◆ Passage provided
☆ ☆ ☆ ☆ ☆

Fourthly, EM has a focus on efficient use of resources. The key and basic assumption is the idea of environmental re-adaptation of economic growth and industrial development by means of increasing the marginal environmental efficiency of industrial production measured, e.g., in the form of energy per unit of production or per unit price. The final and total output receives less attention; that is, whether applying a strategy of EM or eco-efficiency has actually reduced the total environmental pressure on society, or just literally moved the pressure to other regions or related economic activities, often referred to as geographical transfer effect and rebound effect [8,32,105]. For instance, the possibilities for densification in Oslo were largely from relocating manufacturing industries to other places and replacing freight by ship with truck transport. Although the environmental impacts appear to be reduced within the boundaries of Oslo, taking into account the increase in the more environmentally harmful truck traffic and the encroachment on nature due to relocation, the aggregate environmental pressure might have increased. In this sense, the densification that has saved nature and reduced transportation emissions in Oslo has been an environmentally favourable side-effect of the environmentally very harmful prior relocation of industries to developing countries and other places with cheap labour and lax environmental regulations.

5.2. Potentials and Barriers to Realizing the Degrowth Scenario

It can be imagined that capping urban land consumption, introducing maximum housing standard, banning construction of single-family houses, limiting mobility and constraining car ownership will go against the need for economic growth in the current neo-liberalized capitalist society. Resisting mechanisms stem from the economic, social and cultural realms.

☆ ☆ ☆ ☆ ☆

(Stored records)
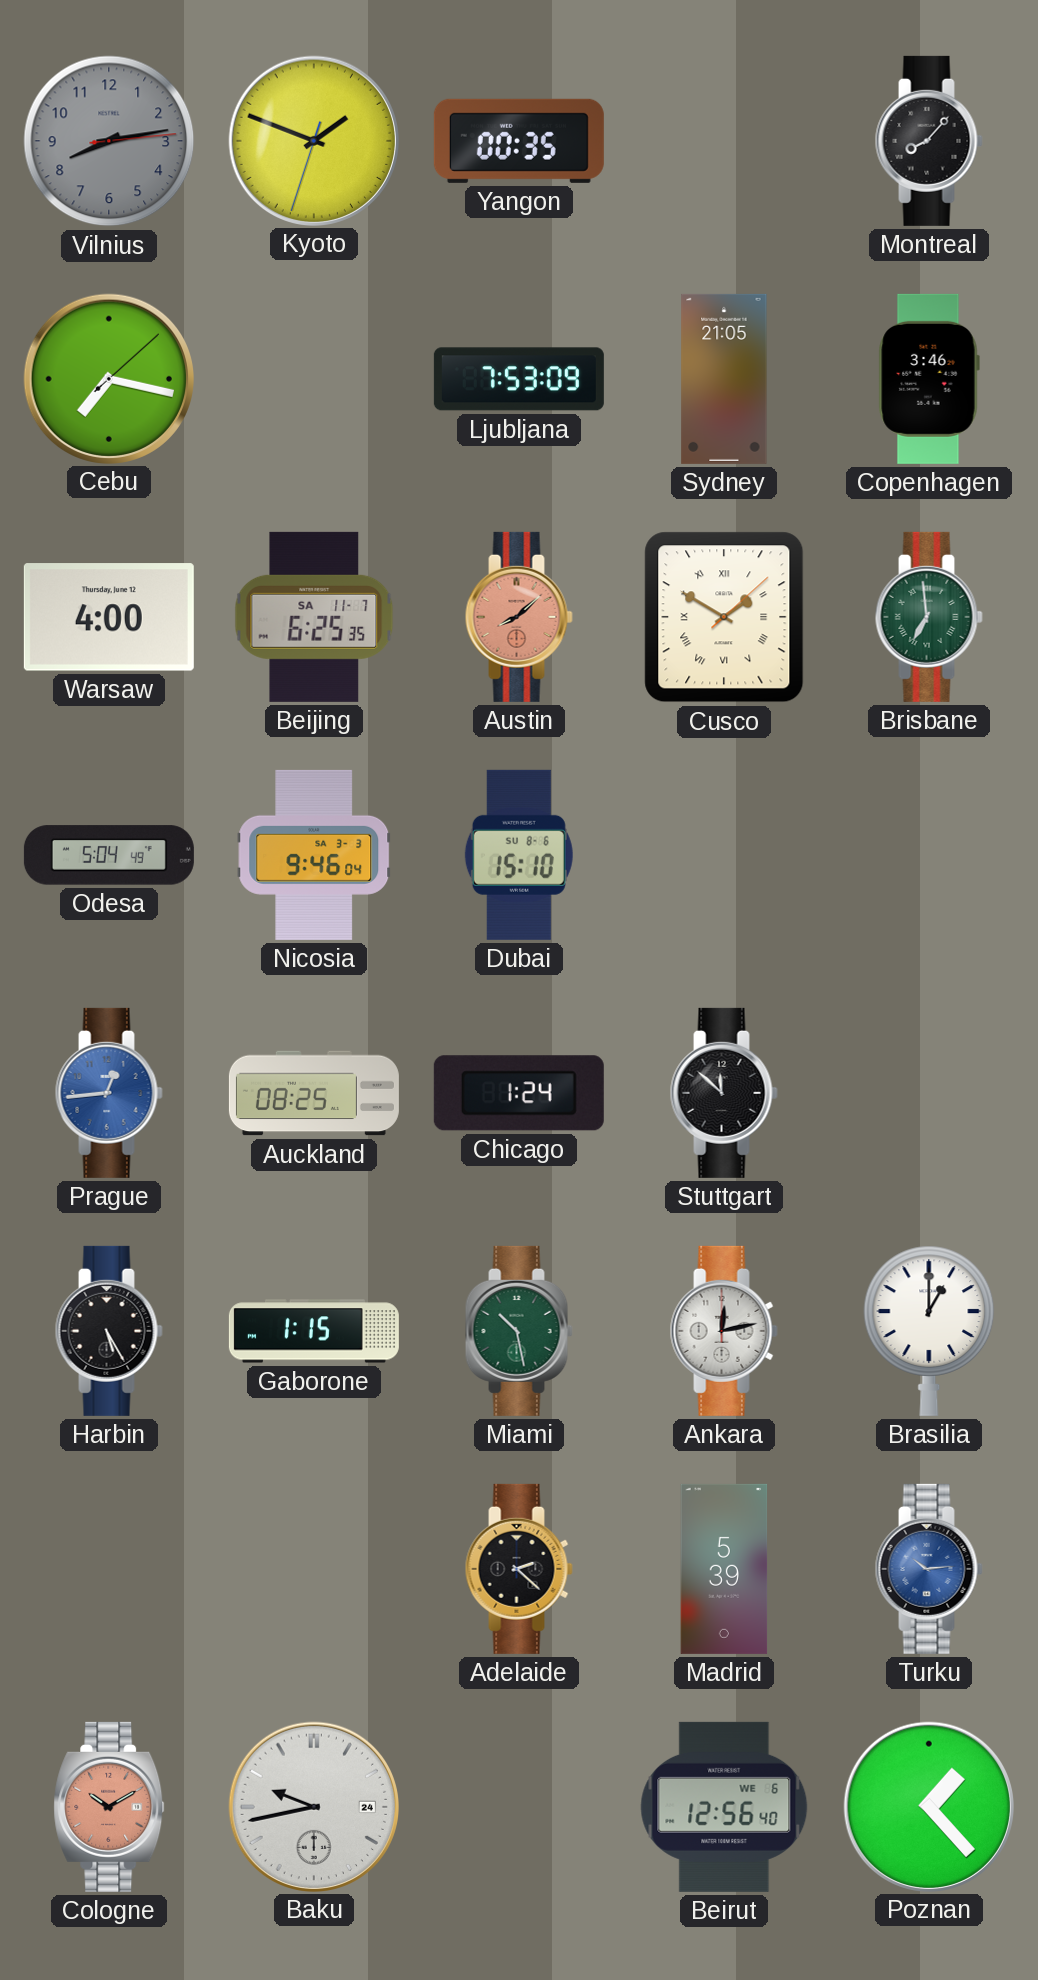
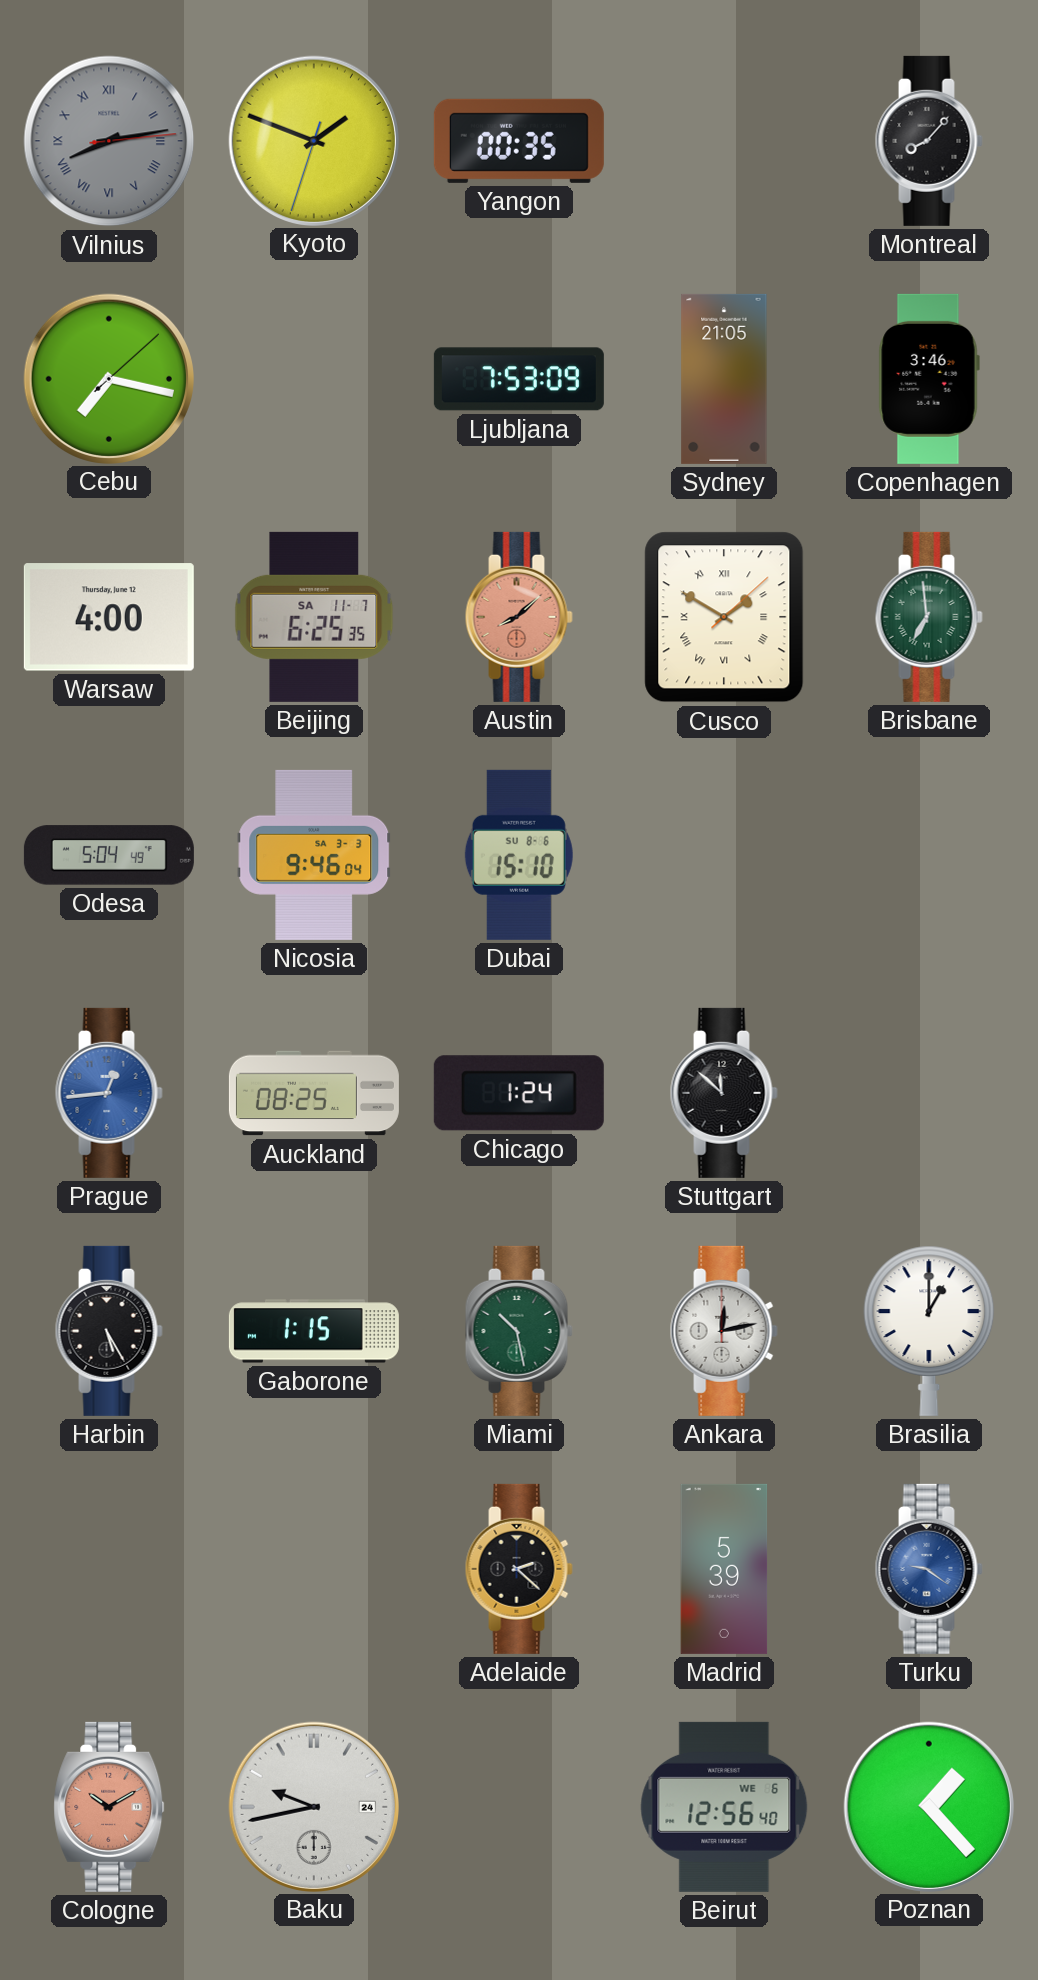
Vilnius numerals: Arabic -> Roman
Turku: 10:14 -> 9:21
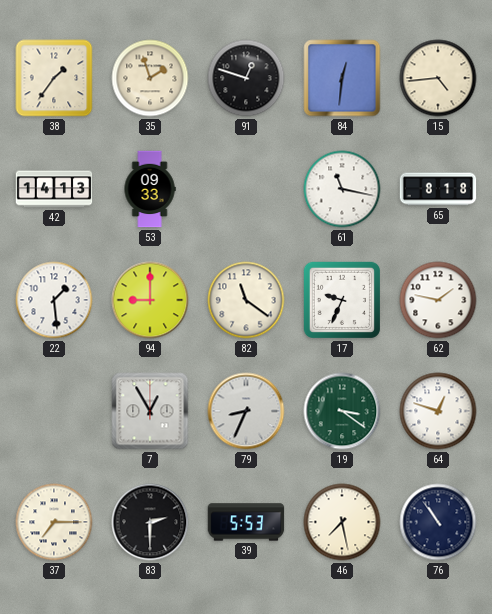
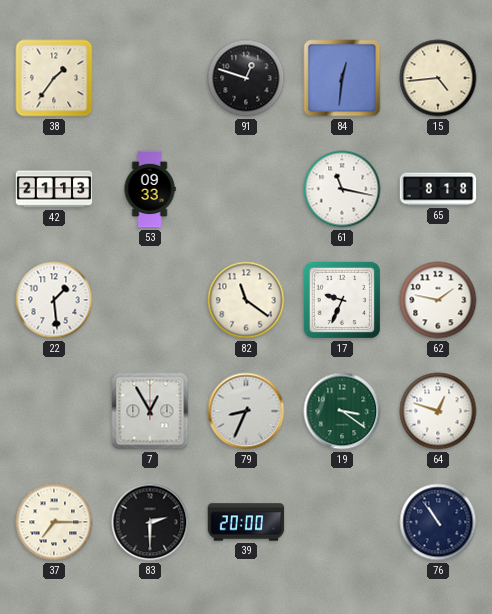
35: 1:57 -> none
42: 14:13 -> 21:13
94: 9:00 -> none
39: 5:53 -> 20:00
46: 7:28 -> none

☆ ☆ ☆ ☆ ☆

◆ Set of tasks
(a) According to the passage on ecological modernization, what largely made densification possible in Oslo?
(b) Write out the portion of the passage on ecological modernization starting at "5.2. Potentials and" and ending at "and cultural realms.".
Answer using only the passage on ecological modernization.

◆ Responses per task
(a) Relocating manufacturing industries to other places and replacing freight by ship with truck transport.

(b)
5.2. Potentials and Barriers to Realizing the Degrowth Scenario

It can be imagined that capping urban land consumption, introducing maximum housing standard, banning construction of single-family houses, limiting mobility and constraining car ownership will go against the need for economic growth in the current neo-liberalized capitalist society. Resisting mechanisms stem from the economic, social and cultural realms.